Robert Askew, MPH , Department of Rehabilitative Medicine, University of Washington, Seattle, WA
Dagmar Amtmann, PhD , Department of Rehabilitation Medicine, University of Washington, Seattle, WA
Jiseon Kim, PhD , Department of Rehabilitation Medicine, University of Washington, Seattle, WA
Hyewon Chung, PhD , Department of Psychology, John Jay College of Criminal Justice, City University of New York, New York, NY
Kurt L. Johnson, PhD , Department of Rehabilitation Medicine, University of Washington, Seattle, WA
Introduction: Relationships between pain and psychological functioning in Multiple Sclerosis have not been well studied. We examined whether fatigue, anxiety, and sleep disturbances mediate the effect of pain impact on depression. Methods: 1245 members of the National Multiple Sclerosis Society completed two scales assessing pain interference: Brief Pain Inventory (BPI) and Pain Impact Questionnaire (PIQ); 3 scales assessing fatigue: Modified Fatigue Impact Scale (MFIS), Fatigue Severity Scale (FSS), and Multidimensional Assessment of Fatigue (MAF); 2 scales assessing depression: Center for Epidemiologic Studies Depression Scale (CES-D) and Patient Health Questionnaire (PHQ-9); 2 scales assessing sleep: Medical Outcomes Survey (MOS-SAD) and Women's Health Initiative Insomnia Rating Scale (WHIIRS); and one scale for anxiety: Hospital Anxiety and Depression Scale (HADS). The model was controlled for age, gender, disability status, and social support. Results: Standardized factor loadings were moderate to high and statistically significant for Fatigue (FSS=0.83, MFIS=0.90, MAF=0.86), Sleep Disturbance (WHIIRS=0.66, MOS-SAD=-0.73), Pain Impact (PIQ=0.88, BPI=0.92), and Depression (CES-D=0.94, PHQ-9=0.91).
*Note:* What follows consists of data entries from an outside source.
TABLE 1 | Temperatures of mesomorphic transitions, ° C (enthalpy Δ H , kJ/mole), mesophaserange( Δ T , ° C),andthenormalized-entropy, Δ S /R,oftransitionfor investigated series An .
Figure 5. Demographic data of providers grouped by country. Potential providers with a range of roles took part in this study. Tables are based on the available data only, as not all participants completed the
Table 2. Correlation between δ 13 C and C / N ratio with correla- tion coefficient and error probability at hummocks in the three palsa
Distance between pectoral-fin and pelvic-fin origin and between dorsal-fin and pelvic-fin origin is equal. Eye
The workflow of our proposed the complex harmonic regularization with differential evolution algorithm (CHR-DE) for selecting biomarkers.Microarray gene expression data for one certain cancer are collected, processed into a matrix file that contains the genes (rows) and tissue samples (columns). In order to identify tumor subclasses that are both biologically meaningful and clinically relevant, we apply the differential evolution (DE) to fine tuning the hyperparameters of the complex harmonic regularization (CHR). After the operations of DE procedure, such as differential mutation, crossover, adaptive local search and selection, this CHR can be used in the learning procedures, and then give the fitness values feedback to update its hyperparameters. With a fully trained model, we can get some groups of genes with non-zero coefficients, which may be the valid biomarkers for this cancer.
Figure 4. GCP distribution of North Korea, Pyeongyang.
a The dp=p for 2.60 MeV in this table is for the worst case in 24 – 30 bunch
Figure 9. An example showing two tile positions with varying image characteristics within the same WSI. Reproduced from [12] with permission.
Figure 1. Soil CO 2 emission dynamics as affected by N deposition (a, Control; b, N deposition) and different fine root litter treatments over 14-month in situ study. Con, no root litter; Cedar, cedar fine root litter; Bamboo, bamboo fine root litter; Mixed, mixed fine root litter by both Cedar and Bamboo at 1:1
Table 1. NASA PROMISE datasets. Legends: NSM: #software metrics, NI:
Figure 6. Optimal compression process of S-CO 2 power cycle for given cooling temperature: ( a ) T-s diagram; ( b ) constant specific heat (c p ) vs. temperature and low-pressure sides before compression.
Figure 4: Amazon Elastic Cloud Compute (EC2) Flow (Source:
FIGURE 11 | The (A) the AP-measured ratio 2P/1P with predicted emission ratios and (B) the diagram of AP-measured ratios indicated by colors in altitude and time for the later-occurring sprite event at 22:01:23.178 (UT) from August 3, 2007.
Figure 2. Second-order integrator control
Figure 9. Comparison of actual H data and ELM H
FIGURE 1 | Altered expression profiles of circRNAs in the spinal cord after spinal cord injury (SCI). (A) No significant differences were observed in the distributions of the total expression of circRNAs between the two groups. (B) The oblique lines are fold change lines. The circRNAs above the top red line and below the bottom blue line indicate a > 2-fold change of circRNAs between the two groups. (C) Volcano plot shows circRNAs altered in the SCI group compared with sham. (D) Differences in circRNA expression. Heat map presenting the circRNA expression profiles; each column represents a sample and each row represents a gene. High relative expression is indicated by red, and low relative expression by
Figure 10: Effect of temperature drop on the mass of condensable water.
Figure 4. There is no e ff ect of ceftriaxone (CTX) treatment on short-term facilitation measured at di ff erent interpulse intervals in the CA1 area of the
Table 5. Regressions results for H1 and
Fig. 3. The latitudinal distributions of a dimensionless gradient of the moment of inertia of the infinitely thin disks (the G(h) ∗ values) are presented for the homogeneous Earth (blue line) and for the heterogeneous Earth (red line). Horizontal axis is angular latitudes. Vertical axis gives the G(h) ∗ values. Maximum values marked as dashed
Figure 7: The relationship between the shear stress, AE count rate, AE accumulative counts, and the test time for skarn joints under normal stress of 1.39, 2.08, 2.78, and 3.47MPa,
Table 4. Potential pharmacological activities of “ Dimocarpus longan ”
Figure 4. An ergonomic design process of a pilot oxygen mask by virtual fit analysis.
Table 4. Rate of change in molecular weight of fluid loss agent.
All standardized direct effects were significant, including Pain Interference on Anxiety (0.51), Fatigue (0.56), and Sleep Disturbance (0.63); Anxiety on Depression (0.39); Sleep Disturbance on Fatigue (0.21) and Depression (0.22); and Fatigue on Depression (0.45). Standardized indirect effects of Pain Interference on Depression totaled 0.65. R2 for Pain Interference=0.21, Anxiety=0.33, Fatigue=0.57, Sleep Disturbance=0.40, and Depression=0.79. Model fit was adequate [X2=343.3(df=49), p<0.05, RMSEA=0.069, CFI=0.965, TLI=0.939, SRMR=0.033]. Discussion: The majority of the effects of pain interference on depression were mediated by anxiety, fatigue, and sleep disturbance suggesting a transdiagnostic approach to treatment.

Learning Areas:
Chronic disease management and prevention
Social and behavioral sciences

Learning Objectives:
1. Describe relationships between pain, fatigue, sleep, anxiety, and depression in Multiple Sclerosis (MS) 2. Describe strengths and limitations of Structural Equation Modeling with respect to modeling mediating effects 3. describe direct and indirect effects of pain on depression 4. Describe implications to MS research and the clinical treatment of depression

Keywords: Mental Health, Disability

Presenting author's disclosure statement:

Qualified on the content I am responsible for because: I have a Masters in Epidemiology from the University of Texas School of Public Health and am currently pursuing a PhD in Psychology at the University of Washington (UW). As a member of the UW Center on Outcomes Research in Rehabilitation, my current research focuses on patient reported outcomes in a variety of chronic conditions. I have multiple publications related to quality of life in cancer, multiple sclerosis, and other chronic disease subpopulations.
Any relevant financial relationships? No

I agree to comply with the American Public Health Association Conflict of Interest and Commercial Support Guidelines, and to disclose to the participants any off-label or experimental uses of a commercial product or service discussed in my presentation.